Accurate calling of SNPs and genotypes from next-generation sequencing data is an essential prerequisite for most human genetics studies. A number of computational steps are required or recommended when translating the raw sequencing data into the final calls. However, whether each step does contribute to the performance of variant calling and how it affects the accuracy still remain unclear, making it difficult to select and arrange appropriate steps to derive high quality variants from different sequencing data. In this study, we made a systematic assessment of the relative contribution of each step to the accuracy of variant calling from Illumina DNA sequencing data.

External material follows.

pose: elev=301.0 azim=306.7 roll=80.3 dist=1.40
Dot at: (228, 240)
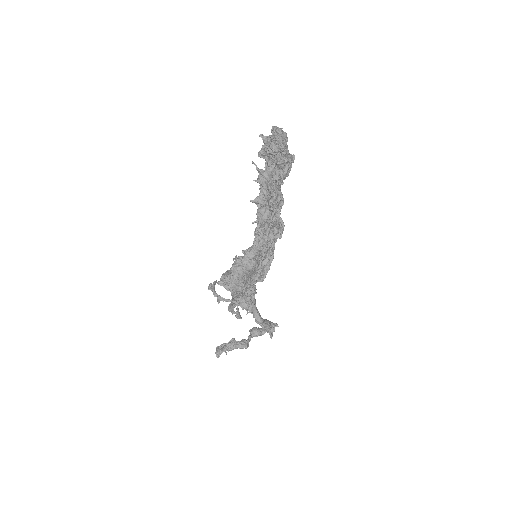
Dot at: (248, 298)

We found that the read preprocessing step did not improve the accuracy of variant calling, contrary to the general expectation. Although trimming off low-quality tails helped align more reads, it introduced lots of false positives. The ability of markup duplication, local realignment and recalibration, to help eliminate false positive variants depended on the sequencing depth. Rearranging these steps did not affect the results. The relative performance of three popular multi-sample SNP callers, SAMtools, GATK, and GlfMultiples, also varied with the sequencing depth.


Our findings clarify the necessity and effectiveness of computational steps for improving the accuracy of SNP and genotype calls from Illumina sequencing data and can serve as a general guideline for choosing SNP calling strategies for data with different coverage.